— Source material —
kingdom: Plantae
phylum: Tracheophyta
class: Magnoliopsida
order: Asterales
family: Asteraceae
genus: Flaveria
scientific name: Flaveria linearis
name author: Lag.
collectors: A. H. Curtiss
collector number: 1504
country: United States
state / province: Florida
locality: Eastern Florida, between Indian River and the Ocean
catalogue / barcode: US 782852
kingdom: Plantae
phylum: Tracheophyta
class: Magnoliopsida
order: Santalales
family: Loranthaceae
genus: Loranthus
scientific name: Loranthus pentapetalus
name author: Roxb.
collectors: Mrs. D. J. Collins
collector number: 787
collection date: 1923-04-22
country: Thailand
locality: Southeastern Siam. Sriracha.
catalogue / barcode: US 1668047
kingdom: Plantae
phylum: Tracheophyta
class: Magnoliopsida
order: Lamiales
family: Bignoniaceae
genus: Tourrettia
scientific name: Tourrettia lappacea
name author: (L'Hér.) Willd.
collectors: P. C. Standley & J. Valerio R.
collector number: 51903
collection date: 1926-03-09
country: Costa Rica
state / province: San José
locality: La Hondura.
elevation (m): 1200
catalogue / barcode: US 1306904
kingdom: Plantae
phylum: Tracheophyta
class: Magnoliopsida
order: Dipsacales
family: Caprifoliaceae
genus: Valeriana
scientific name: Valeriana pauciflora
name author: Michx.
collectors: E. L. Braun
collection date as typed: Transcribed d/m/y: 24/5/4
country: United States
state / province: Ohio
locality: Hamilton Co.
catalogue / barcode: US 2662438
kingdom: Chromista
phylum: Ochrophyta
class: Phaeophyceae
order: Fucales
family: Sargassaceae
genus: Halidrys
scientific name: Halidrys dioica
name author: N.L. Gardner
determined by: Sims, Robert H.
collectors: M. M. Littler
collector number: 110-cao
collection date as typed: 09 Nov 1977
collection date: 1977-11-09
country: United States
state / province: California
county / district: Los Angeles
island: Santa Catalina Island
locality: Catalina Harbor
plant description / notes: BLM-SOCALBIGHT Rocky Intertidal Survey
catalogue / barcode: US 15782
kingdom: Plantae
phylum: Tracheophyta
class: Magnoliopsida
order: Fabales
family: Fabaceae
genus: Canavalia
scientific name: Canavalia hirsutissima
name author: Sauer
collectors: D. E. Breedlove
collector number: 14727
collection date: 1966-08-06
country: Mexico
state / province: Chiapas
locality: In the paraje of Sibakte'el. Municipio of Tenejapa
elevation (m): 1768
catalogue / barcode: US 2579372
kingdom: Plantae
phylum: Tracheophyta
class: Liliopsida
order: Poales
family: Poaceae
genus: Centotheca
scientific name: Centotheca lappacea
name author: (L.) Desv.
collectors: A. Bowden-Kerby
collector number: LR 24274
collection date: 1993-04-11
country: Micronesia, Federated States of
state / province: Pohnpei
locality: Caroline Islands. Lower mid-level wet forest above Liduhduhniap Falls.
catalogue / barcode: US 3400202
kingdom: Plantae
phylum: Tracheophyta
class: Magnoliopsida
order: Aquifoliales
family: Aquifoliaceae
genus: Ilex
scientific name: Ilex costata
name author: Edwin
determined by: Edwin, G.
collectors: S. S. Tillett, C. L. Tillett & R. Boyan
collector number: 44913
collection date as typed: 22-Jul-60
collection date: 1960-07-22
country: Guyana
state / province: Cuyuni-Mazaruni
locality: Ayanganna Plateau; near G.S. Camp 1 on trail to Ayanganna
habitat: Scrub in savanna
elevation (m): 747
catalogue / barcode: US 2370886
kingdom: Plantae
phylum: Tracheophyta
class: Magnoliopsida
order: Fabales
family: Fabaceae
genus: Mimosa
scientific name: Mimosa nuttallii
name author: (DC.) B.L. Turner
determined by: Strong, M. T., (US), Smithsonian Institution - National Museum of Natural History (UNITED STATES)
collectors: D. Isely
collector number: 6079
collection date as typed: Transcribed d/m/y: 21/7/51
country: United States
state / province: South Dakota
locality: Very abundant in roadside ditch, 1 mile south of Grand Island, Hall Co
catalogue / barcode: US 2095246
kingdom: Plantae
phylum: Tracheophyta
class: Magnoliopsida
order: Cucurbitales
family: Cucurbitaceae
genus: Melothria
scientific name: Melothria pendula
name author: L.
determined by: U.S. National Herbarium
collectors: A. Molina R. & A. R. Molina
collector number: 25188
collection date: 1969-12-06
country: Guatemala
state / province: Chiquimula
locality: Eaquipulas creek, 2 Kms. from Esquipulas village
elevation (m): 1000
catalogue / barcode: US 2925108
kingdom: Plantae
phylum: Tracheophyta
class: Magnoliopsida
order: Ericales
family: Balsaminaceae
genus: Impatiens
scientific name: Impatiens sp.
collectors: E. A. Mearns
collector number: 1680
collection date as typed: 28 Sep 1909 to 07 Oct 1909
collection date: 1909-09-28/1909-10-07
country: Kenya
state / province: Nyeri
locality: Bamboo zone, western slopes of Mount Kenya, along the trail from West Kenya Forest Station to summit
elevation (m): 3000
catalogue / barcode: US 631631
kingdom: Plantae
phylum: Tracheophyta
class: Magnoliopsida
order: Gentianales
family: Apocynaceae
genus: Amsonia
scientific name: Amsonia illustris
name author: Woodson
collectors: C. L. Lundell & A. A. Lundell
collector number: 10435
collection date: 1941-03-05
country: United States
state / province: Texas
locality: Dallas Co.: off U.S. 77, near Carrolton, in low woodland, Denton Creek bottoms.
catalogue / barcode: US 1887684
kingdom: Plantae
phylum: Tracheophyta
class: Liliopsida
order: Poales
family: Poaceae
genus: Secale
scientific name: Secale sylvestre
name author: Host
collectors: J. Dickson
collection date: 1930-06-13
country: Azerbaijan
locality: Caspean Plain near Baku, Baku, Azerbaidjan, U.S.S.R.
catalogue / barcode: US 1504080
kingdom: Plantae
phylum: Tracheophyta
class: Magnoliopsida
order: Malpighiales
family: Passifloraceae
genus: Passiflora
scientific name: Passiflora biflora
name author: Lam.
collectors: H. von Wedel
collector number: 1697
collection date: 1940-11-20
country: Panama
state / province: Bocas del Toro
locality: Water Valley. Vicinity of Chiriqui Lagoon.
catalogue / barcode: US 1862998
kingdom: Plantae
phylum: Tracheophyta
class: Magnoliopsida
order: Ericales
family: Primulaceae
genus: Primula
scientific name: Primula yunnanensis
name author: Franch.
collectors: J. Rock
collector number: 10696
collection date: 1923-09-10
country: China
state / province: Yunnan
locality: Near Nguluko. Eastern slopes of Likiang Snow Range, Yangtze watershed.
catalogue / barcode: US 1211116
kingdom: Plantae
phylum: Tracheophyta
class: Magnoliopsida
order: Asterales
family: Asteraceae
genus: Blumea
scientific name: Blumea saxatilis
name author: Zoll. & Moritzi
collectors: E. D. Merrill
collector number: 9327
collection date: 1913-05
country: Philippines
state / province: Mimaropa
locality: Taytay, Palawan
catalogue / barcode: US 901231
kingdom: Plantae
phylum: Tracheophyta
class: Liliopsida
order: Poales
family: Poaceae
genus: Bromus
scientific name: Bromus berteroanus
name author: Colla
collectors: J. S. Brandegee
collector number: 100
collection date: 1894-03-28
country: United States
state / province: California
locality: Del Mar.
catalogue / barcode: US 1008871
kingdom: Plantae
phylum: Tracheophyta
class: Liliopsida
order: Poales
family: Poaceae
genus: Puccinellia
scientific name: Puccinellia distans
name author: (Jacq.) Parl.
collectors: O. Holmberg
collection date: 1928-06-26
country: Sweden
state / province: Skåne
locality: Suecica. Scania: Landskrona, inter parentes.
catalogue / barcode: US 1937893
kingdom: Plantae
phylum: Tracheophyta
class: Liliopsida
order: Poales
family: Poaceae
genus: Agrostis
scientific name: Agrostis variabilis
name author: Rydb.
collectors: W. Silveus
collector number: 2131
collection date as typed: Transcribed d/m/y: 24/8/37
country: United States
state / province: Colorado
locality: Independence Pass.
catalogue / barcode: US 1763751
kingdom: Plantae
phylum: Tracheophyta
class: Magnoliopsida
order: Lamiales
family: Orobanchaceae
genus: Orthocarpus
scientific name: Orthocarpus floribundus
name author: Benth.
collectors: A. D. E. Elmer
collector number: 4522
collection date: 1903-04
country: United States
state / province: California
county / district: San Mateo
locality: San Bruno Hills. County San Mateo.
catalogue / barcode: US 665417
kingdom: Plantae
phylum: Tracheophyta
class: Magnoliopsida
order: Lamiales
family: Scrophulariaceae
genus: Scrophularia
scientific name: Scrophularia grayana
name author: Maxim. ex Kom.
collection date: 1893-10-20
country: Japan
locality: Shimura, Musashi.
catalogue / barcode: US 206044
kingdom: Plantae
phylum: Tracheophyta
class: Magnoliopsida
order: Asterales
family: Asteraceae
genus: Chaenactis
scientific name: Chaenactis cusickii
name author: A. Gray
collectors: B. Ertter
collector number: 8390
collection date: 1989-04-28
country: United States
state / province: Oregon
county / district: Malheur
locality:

— What is expected —
Give everything from the first line down to the line containing "locality: Eastern Florida, between" as a Markdown table, one line per row, with a Row column for the row number and a Line column for the text, leaving out blank lines.

— Answer to the task —
| Row | Line |
|---|---|
| 1 | kingdom: Plantae |
| 2 | phylum: Tracheophyta |
| 3 | class: Magnoliopsida |
| 4 | order: Asterales |
| 5 | family: Asteraceae |
| 6 | genus: Flaveria |
| 7 | scientific name: Flaveria linearis |
| 8 | name author: Lag. |
| 9 | collectors: A. H. Curtiss |
| 10 | collector number: 1504 |
| 11 | country: United States |
| 12 | state / province: Florida |
| 13 | locality: Eastern Florida, between Indian River and the Ocean |